Gompertz starts, rightly, with that Duchamp moment: that declaration that modern art is about the primancy of ideas, rather than craft skills. That a clever idea can be realised in any way that works, and still be compelling. After that he backtracks to the Impressionist breakthrough of the 1870s and explains that, however comfortable the group's work looks now, there was a real struggle against a real Establishment, the Academy, with a real power of veto. By comparison, the YBAs were simply young marketeers following an old business-art model with an eager, global audience.

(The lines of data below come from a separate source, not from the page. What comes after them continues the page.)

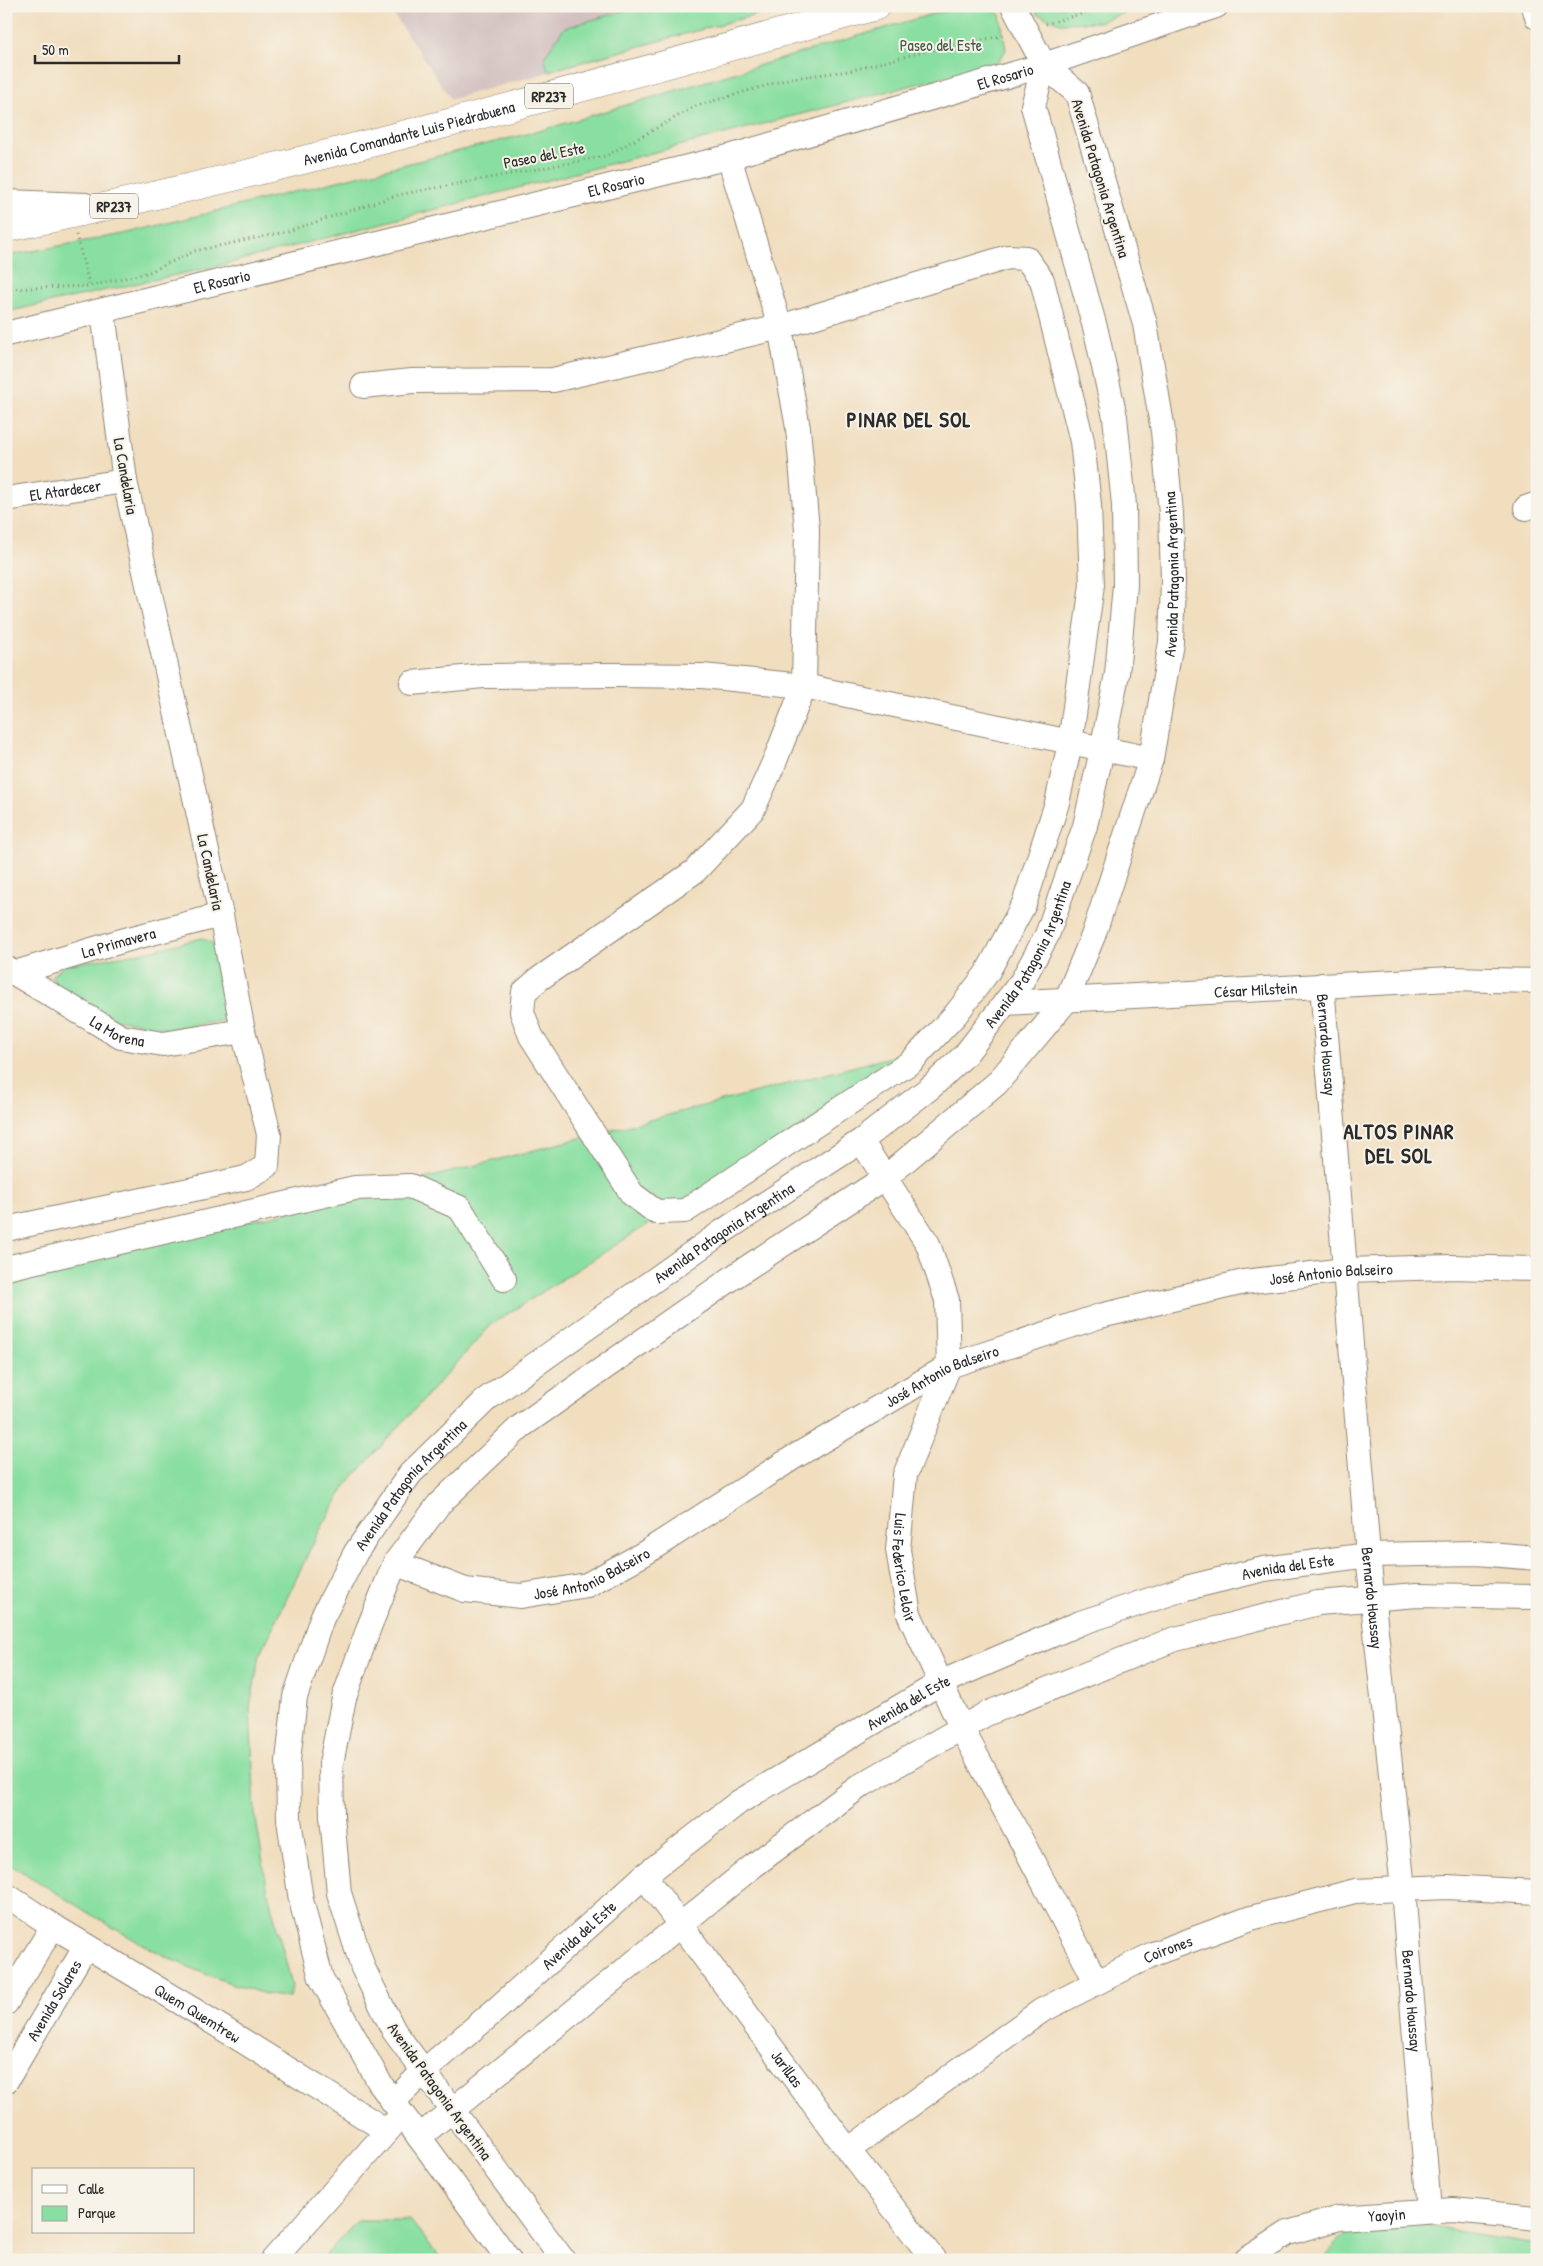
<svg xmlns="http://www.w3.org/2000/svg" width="1543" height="2266" font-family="'Patrick Hand',sans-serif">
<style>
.industrial{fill:#d1bfbf}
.green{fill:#89dfa1;stroke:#5a8566}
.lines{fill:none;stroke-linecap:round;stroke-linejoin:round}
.street-casing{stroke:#8e8475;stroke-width:26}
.primary-casing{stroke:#8e8475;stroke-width:29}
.path{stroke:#8e8475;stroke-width:3;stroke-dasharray:1 4;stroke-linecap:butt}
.street{stroke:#fff;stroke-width:24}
.primary{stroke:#fff;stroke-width:28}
.labels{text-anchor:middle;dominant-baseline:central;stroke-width:4;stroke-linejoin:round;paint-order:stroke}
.shield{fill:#f7f3e8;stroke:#686764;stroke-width:1}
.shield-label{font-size:15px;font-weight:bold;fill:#2b2b2b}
.park-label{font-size:16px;fill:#425848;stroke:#f7f3e8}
.street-label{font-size:16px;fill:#2b2b2b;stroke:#f7f3e8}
.district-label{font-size:21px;font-weight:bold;letter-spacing:1px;fill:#2b2b2b;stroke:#f7f3e8}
</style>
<rect width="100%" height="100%" fill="#f7f3e8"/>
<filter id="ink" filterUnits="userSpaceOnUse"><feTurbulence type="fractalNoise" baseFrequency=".02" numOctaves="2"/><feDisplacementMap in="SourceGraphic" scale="10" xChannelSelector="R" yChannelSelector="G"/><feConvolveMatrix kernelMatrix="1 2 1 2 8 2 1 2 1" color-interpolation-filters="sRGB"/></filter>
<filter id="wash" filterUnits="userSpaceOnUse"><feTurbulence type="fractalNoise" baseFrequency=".0096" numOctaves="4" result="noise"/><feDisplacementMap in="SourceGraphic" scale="20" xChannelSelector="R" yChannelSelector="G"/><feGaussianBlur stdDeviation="1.12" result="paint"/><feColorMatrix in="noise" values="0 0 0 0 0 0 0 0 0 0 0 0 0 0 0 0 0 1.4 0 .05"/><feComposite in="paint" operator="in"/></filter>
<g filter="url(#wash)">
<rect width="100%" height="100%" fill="#f1debf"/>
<path class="industrial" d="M388 6H788L451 99Z"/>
<g class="green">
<path d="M640 6H788L548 71 544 57 564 28Z"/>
<path d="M968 6H988L1000 15 1006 50 997 63 222 265 6 312V256L128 233 539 131 932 14Z"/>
<path d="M1035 6H1143L1099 22 1060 23 1037 14Z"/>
<path d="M202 938 216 945 232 1000 228 1020 169 1029 114 1019 58 989 51 976 65 965 145 952Z"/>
<path d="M898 1055 899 1064 492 1324 346 1485 316 1537 260 1655 250 1707 255 1813 268 1893 292 1985 290 1997C274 1997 261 1993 246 1988 159 1963 83 1908 6 1862V1277L351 1198Z"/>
<path d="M1364 2216 1537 2244V2260H1321Z"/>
<path d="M358 2220H410L442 2260H321Z"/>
</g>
</g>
<g filter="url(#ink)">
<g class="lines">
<g class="street-casing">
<g id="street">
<path d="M1534 6 1537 17"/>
<path d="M6 202 85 205"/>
<path id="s1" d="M6 334 729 157 1044 65 1216 6"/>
<path d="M363 386 412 381 553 380 780 327 1008 257 1026 258 1042 280 1082 441 1089 505 1092 585 1070 743 1057 803 1024 904 987 973 956 1014 911 1062 685 1211 656 1212 632 1194 531 1036 522 1012 524 992 539 979 695 871 753 809 776 758 804 686 807 530 798 428 780 327 729 157"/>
<path id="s2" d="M6 499 125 481"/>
<path d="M1526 508 1537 504"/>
<path d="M412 683 483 676 617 675 702 676 804 686 1151 759"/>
<path id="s3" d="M6 968 121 1037 163 1044 243 1031"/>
<path id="s4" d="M15 973 125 940 221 915"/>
<path id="s5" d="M1322 985 1368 1555 1403 1889 1429 2211"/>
<path id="s6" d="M1005 1003 1451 979 1537 981"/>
<path id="s7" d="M861 1141 928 1244 947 1300 949 1366 905 1475 898 1550 909 1614 961 1727 1096 1981"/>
<path d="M6 1229 246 1178 267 1166 269 1134 243 1031 221 915 125 481 103 312"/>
<path d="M6 1268 355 1188 410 1186 460 1208 504 1279"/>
<path id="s8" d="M395 1563 465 1590 521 1596 587 1585 645 1553 794 1457 949 1366 1100 1316 1244 1282 1345 1270 1450 1267 1537 1269"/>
<path id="s9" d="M644 1876 848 2150 934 2260"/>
<path id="s10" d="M6 1895 53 1926 195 2011 387 2131"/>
<path d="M6 2003 53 1926"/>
<path id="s11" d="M6 2081 86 1946"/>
<path id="s12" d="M393 2102 424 2071 499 2007 644 1876 739 1802 940 1683 1080 1623 1186 1588 1264 1569 1368 1555 1477 1553 1537 1558"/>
<path d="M419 2137 753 1866 860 1786 986 1714 1172 1640 1318 1603 1417 1595 1537 1597"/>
<path id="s13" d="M848 2150 1041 2011 1153 1954 1251 1918 1355 1891 1447 1887 1537 1892"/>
<path d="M273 2260 398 2119"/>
<path id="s14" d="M509 2260 381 2085 321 1978 301 1900 289 1820 288 1761 295 1697 322 1618 356 1552 410 1474 488 1398 722 1232 861 1141 931 1087 965 1055 1022 981 1047 935 1085 826 1102 750 1117 674 1125 585 1124 505 1115 417 1096 331 1033 106 1044 65"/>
<path id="s15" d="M563 2260 394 2031 363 1968 339 1893 332 1816 331 1764 344 1698 369 1627 395 1563 439 1504 520 1427 742 1271 886 1177 997 1083 1066 1001 1093 936 1151 759 1171 642 1173 580 1171 513 1163 431 1145 324 1077 93 1044 65 1013 6"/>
<path id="s16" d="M1246 2260 1288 2233 1339 2218 1453 2210 1537 2218"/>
</g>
</g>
<g class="primary-casing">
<g id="primary">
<path id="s17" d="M6 228C299 167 588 87 876 6"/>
</g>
</g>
<g class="path">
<path d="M1046 24 1108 6"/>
<path d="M76 235 90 287"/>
<path d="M6 289 89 286 147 273 195 251 285 232 398 195 606 156 696 106 792 78 849 71 922 52 1006 35"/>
</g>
<use href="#street" class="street"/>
<use href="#primary" class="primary"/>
</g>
</g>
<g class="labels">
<g class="shield">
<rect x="525" y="83.5" width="48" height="25" rx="4"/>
<rect x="90" y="193.5" width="48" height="25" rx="4"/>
</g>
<g class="shield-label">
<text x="549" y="96">RP237</text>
<text x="114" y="206">RP237</text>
</g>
<g class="park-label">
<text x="941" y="45">Paseo del Este</text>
</g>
<g class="street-label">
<text stroke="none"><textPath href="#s1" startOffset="1032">El Rosario</textPath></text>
<text stroke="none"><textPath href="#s17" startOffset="414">Avenida Comandante Luis Piedrabuena</textPath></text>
<text transform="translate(544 155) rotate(-11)">Paseo del Este</text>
<text transform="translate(1101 178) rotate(73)">Avenida Patagonia Argentina</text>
<text stroke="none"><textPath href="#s1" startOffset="628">El Rosario</textPath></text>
<text stroke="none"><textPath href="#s1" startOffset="222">El Rosario</textPath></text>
<text transform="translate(126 476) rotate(80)">La Candelaria</text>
<text stroke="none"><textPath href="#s2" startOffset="60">El Atardecer</textPath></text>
<text stroke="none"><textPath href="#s15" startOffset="2099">Avenida Patagonia Argentina</textPath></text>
<text transform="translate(211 872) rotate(78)">La Candelaria</text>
<text stroke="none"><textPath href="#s4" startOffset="108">La Primavera</textPath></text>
<text stroke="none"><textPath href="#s14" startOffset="1694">Avenida Patagonia Argentina</textPath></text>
<text stroke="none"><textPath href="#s6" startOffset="251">César Milstein</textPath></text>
<text stroke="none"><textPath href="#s3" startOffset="129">La Morena</textPath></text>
<text stroke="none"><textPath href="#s5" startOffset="60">Bernardo Houssay</textPath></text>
<text stroke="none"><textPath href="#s14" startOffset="1274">Avenida Patagonia Argentina</textPath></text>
<text stroke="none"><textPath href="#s8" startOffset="1016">José Antonio Balseiro</textPath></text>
<text stroke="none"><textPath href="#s8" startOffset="611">José Antonio Balseiro</textPath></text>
<text stroke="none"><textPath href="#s14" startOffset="869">Avenida Patagonia Argentina</textPath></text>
<text stroke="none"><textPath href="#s7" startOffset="459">Luis Federico Leloir</textPath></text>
<text stroke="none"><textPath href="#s12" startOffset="1060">Avenida del Este</textPath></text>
<text stroke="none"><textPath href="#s8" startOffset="206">José Antonio Balseiro</textPath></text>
<text stroke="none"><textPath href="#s5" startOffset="615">Bernardo Houssay</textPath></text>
<text stroke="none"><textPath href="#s12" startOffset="655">Avenida del Este</textPath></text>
<text stroke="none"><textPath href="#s12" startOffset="250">Avenida del Este</textPath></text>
<text stroke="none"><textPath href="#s13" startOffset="379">Coirones</textPath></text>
<text stroke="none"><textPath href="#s11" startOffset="94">Avenida Solares</textPath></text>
<text stroke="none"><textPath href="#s5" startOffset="1020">Bernardo Houssay</textPath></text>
<text stroke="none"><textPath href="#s10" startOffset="225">Quem Quemtrew</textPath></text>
<text stroke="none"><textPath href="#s9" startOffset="240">Jarillas</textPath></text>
<text transform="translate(440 2091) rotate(54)">Avenida Patagonia Argentina</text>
<text stroke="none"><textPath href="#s16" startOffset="151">Yaoyin</textPath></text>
</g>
<g class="district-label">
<text x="909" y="419">PINAR DEL SOL</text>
<text x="1399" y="1131">ALTOS PINAR<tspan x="1399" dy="24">DEL SOL</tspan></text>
</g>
</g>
<rect width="1543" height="2266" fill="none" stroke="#f7f3e8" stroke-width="25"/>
<rect x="32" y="2168" width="162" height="65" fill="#f7f3e8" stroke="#a5a39c"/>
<rect x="42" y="2185" width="25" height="8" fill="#ffffff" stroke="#a5a39c"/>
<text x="78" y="2194" font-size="15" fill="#2b2b2b">Calle</text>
<rect x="42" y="2206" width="25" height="15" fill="#89dfa1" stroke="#a5a39c"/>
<text x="78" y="2218" font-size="15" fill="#2b2b2b">Parque</text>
<path d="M35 55v8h144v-8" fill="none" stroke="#2b2b2b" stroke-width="2.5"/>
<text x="42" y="55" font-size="15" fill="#2b2b2b" stroke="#f7f3e8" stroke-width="4" paint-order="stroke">50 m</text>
</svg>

Then on, through the "isms", the canon, to a final chapter covering 1988 (Damien Hirst and his Goldsmiths' friends 'Freeze' exhibition), and to September 2008, when the big Sotheby's Hirst sale just pulled it off. It sold £111 million of work on the day that Lehman Brothers was falling apart, the end of turbo-capitalism as we knew it. Between those points it's quite a slog, however, because the expectations raised by the breezy prose and the mass-culture references is that we'll get to a new take on the development of audiences and markets: something beyond a competent walk through the isms.

But despite the obligatory acknowledgement that "art people talk bollocks sometimes", his approach remains relentlessly conventional. And he is relentlessly positive about practically all the consecrated major works. Like that McCann advertising theme, "It's all good".

The problem with following the isms – what Tom Wolfe called "the trend that walks like a man" in his brilliant right-wing polemic on art criticism, The Painted Word – is that, however demotic the language, you're still following the curatorial-critical priesthood's version of events, and the media version of value.

I wanted more than this perfectly acceptable tour. I wanted more cross-reference to the 150 extraordinary years of social, technological and economic change behind all these developments. I wanted more about markets – the kind of global money that buys art as an asset class in an investment portfolio now. I wanted more about audiences, and the expectations visitors to, say, Tate Modern or MOMA New York bring to their experience. I wanted some acknowledgement of the world outside art-land and artists.

My other problem is with the coverage, not of isms but artists. This is clearly a book for the Anglosphere because it barely acknowledges that whole parallel universe of contemporary art outside the West (Frida Kahlo and Ai Weiwei mainly). Yet when we get to Blighty, great swathes of "Modern British" artists – who define the Englishness of English art – are cheerfully ignored in favour of the received canon. I'm not making a case for the second-tier Bloomsbury artists, nor even John Piper or Paul Nash; but what they represent, though hardly an ism, does amount to a cultural insight.

This year the Tate mounted a wonderful exhibition. Picasso and Modern British Art showed how a range of British artists from the first tier – Francis Bacon, Henry Moore – and the second – Duncan Grant, Wyndham Lewis – had produced work quite slavishly imitative of Picasso before they variously found their feet. What this tells us about ourselves and the momentum of the art market is one thing I'd love to have heard more about. And I'd love to have heard Will Gompertz's take on Nat Tate, William Boyd's compelling, plausible invented American artist. Now that is conceptual art.